Your instructions> Whenever a line below includes the string "different", show it.

Given data>
+-------+

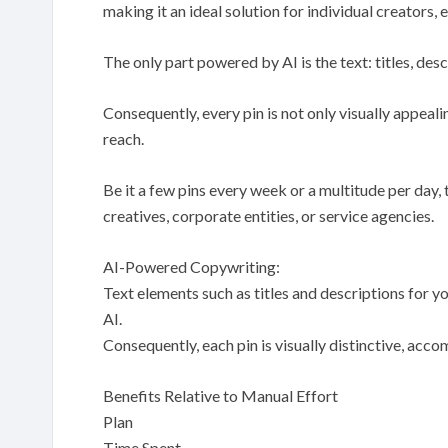
making it an ideal solution for individual creators, 
The only part powered by AI is the text: titles, desc
Consequently, every pin is not only visually appea
reach.
Be it a few pins every week or a multitude per day, 
creatives, corporate entities, or service agencies.
AI-Powered Copywriting:
Text elements such as titles and descriptions for
AI.
Consequently, each pin is visually distinctive, acc
Benefits Relative to Manual Effort
Plan
Time Spent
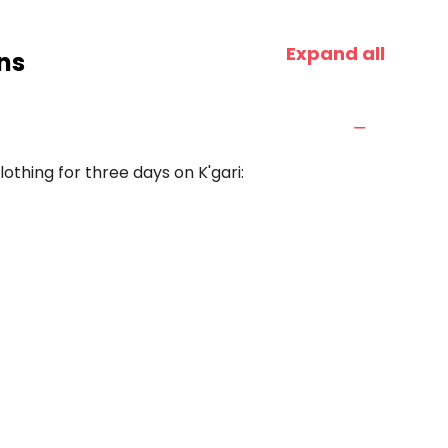
Expand all
ns
othing for three days on K'gari:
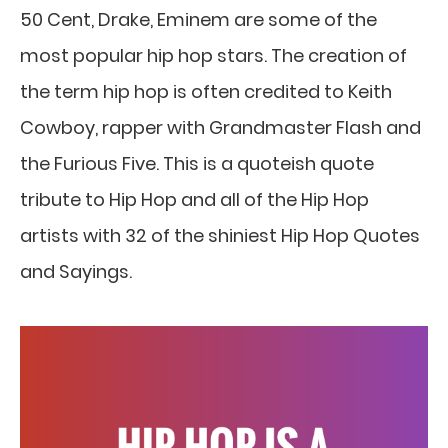
50 Cent, Drake, Eminem are some of the
most popular hip hop stars. The creation of
the term hip hop is often credited to Keith
Cowboy, rapper with Grandmaster Flash and
the Furious Five. This is a quoteish quote
tribute to Hip Hop and all of the Hip Hop
artists with 32 of the shiniest Hip Hop Quotes
and Sayings.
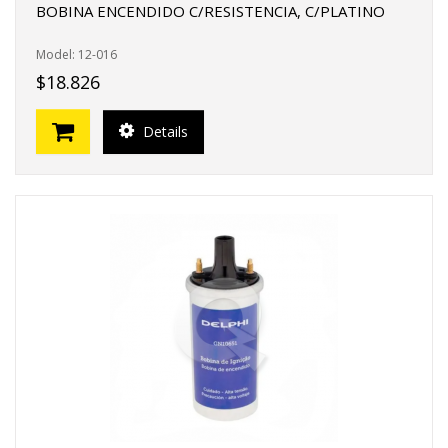
BOBINA ENCENDIDO C/RESISTENCIA, C/PLATINO
Model: 12-016
$18.826
Details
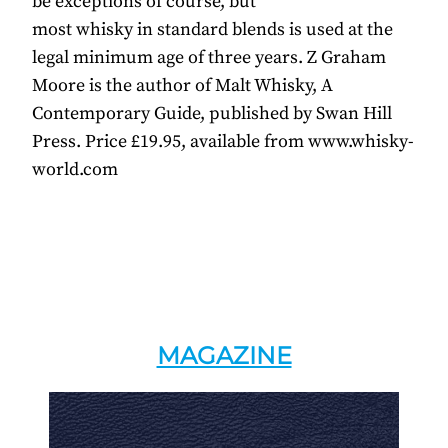
be exceptions of course, but
most whisky in standard blends is used at the
legal minimum age of three years. Z Graham
Moore is the author of Malt Whisky, A
Contemporary Guide, published by Swan Hill
Press. Price £19.95, available from www.whisky-
world.com
MAGAZINE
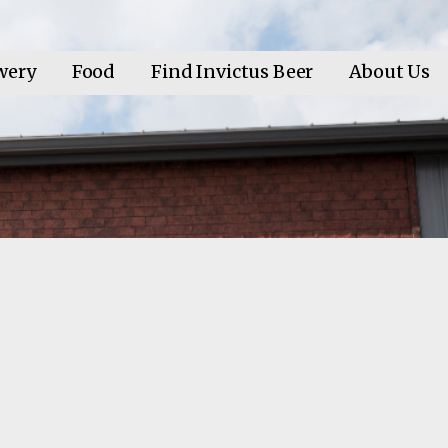
wery
Food
Find Invictus Beer
About Us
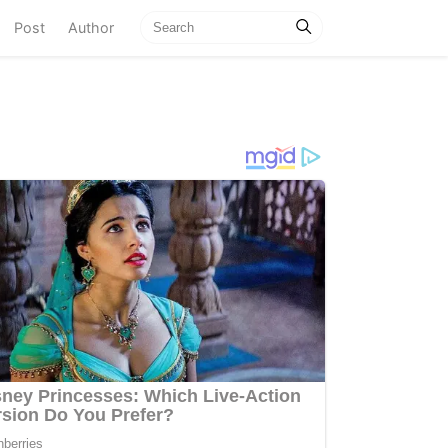
current)
Post
Author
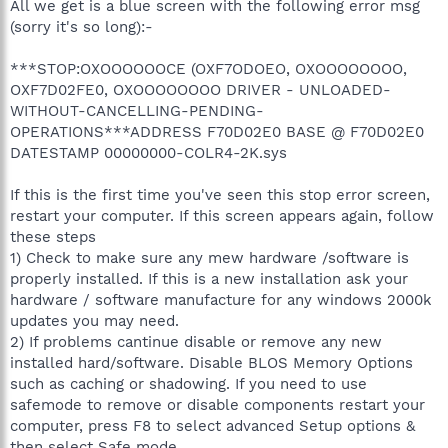
All we get is a blue screen with the following error msg
(sorry it's so long):-
***STOP:OXOOOOOOCE (OXF7ODOEO, OXOOOOOOOO,
OXF7D02FE0, OXOOOOOOOO DRIVER - UNLOADED-
WITHOUT-CANCELLING-PENDING-
OPERATIONS***ADDRESS F70D02E0 BASE @ F70D02E0
DATESTAMP 00000000-COLR4-2K.sys
If this is the first time you've seen this stop error screen,
restart your computer. If this screen appears again, follow
these steps
1) Check to make sure any mew hardware /software is
properly installed. If this is a new installation ask your
hardware / software manufacture for any windows 2000k
updates you may need.
2) If problems cantinue disable or remove any new
installed hard/software. Disable BLOS Memory Options
such as caching or shadowing. If you need to use
safemode to remove or disable components restart your
computer, press F8 to select advanced Setup options &
then select Safe mode.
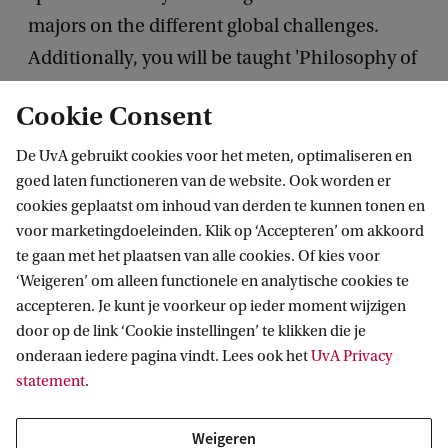
majors on the different global challenges.
Additionally, you will be taught 'Philosophy of
Humanities and Science' and follow the course
Cookie Consent
'Key Stories' with lectures from hot-shot
specialists from various faculties and political,
De UvA gebruikt cookies voor het meten, optimaliseren en
goed laten functioneren van de website. Ook worden er
cultural and media figures.
cookies geplaatst om inhoud van derden te kunnen tonen en
voor marketingdoeleinden. Klik op ‘Accepteren’ om akkoord
In the third year, you will take two electives and a
te gaan met het plaatsen van alle cookies. Of kies voor
minor, either in a different discipline within the
‘Weigeren’ om alleen functionele en analytische cookies te
Humanities or at a different faculty. You will also
accepteren. Je kunt je voorkeur op ieder moment wijzigen
door op de link ‘Cookie instellingen’ te klikken die je
have the opportunity to study abroad.
onderaan iedere pagina vindt. Lees ook het
UvA Privacy
The programme will be completed with a
statement
.
Bachelor’s project in cooperation with cultural,
artistic or governmental organisations.
Weigeren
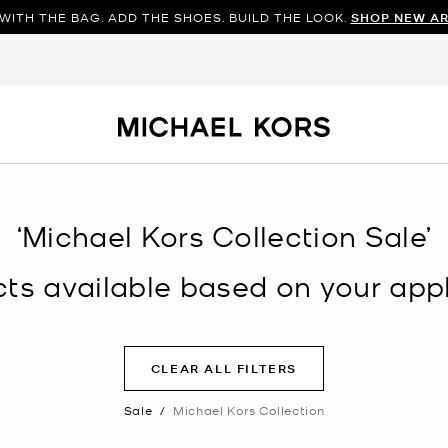
WITH THE BAG. ADD THE SHOES. BUILD THE LOOK.
SHOP NEW AR
‘Michael Kors Collection Sale’
s available based on your appli
CLEAR ALL FILTERS
Sale
/
Michael Kors Collection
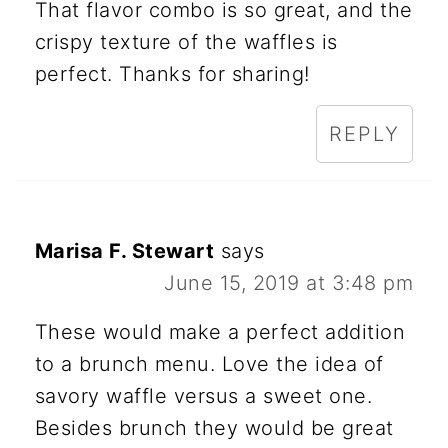
That flavor combo is so great, and the
crispy texture of the waffles is
perfect. Thanks for sharing!
REPLY
Marisa F. Stewart
says
June 15, 2019 at 3:48 pm
These would make a perfect addition
to a brunch menu. Love the idea of
savory waffle versus a sweet one.
Besides brunch they would be great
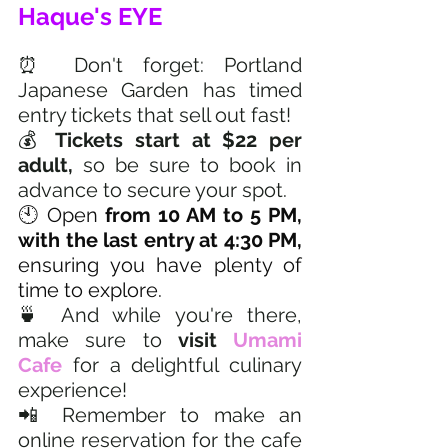
Haque's EYE
⏰ Don't forget: Portland 
Japanese Garden has timed 
entry tickets that sell out fast!
💰 
Tickets start at $22 per 
adult,
 so be sure to book in 
advance to secure your spot.
🕙 Open 
from 10 AM to 5 PM, 
with the last entry at 4:30 PM,
ensuring you have plenty of 
time to explore.
🍵 And while you're there, 
make sure to 
visit 
Umami 
Cafe
 for a delightful culinary 
experience!
📲 Remember to make an 
online reservation for the cafe 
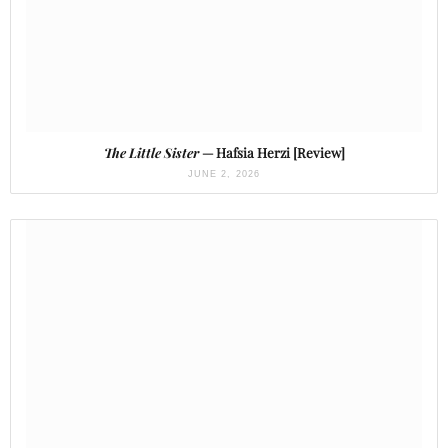
The Little Sister
— Hafsia Herzi [Review]
JUNE 2, 2026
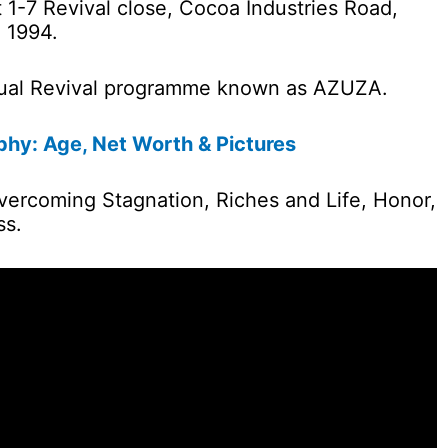
at 1-7 Revival close, Cocoa Industries Road,
 1994.
nual Revival programme known as AZUZA.
hy: Age, Net Worth & Pictures
Overcoming Stagnation, Riches and Life, Honor,
ss.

+-------+

Expected answer>
majors on the different global challenges.
minor, either in a different discipline within the
Humanities or at a different faculty. You will also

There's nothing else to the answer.